* [PROBLEM]:
Extract, from the records beneath this instruction, each line that contains the word "Figure".

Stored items
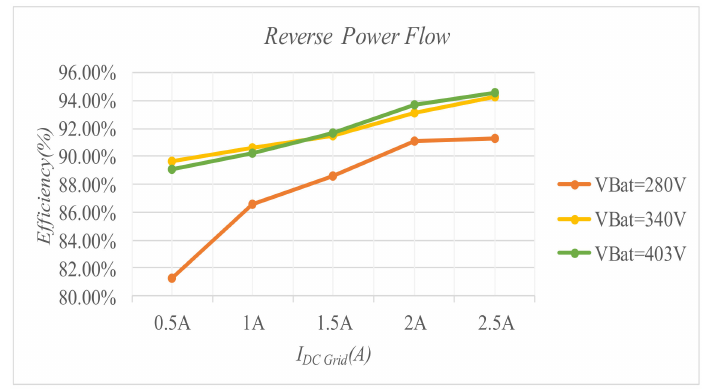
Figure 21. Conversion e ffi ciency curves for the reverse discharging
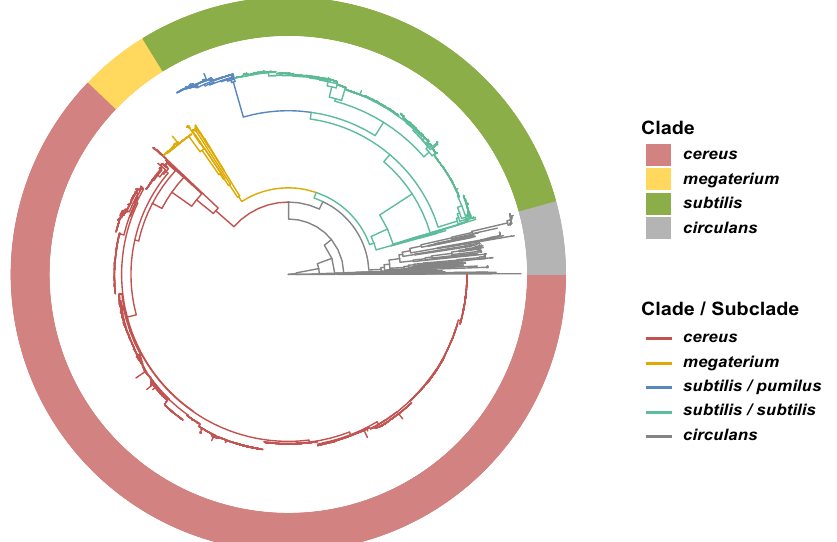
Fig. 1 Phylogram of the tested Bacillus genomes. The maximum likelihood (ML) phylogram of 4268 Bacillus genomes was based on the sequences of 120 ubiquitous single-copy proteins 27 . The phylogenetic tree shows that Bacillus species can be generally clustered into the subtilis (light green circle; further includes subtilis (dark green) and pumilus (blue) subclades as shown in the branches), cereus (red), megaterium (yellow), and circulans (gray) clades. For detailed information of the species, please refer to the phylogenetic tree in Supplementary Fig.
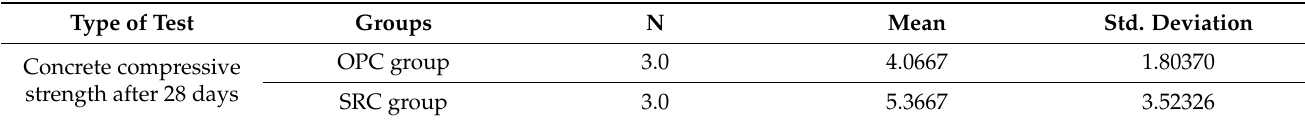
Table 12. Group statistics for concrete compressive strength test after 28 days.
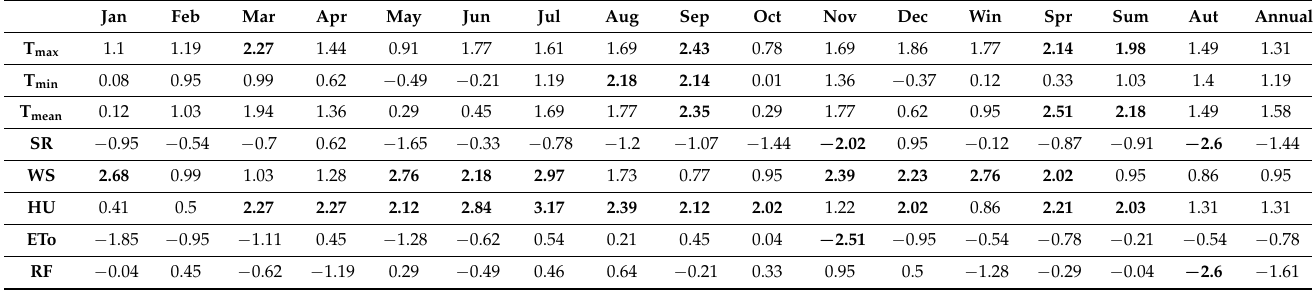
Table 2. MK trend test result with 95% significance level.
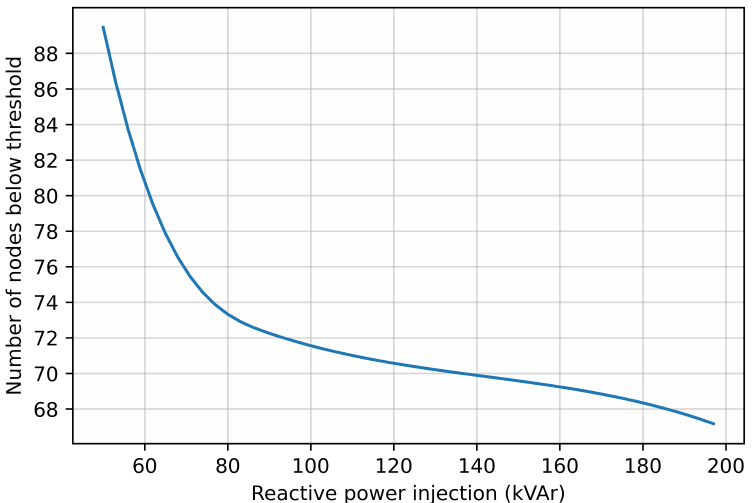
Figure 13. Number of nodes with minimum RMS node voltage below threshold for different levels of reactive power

* [FINISHED TASK]:
Figure 21. Conversion e ffi ciency curves for the reverse discharging
Figure 13. Number of nodes with minimum RMS node voltage below threshold for different levels of reactive power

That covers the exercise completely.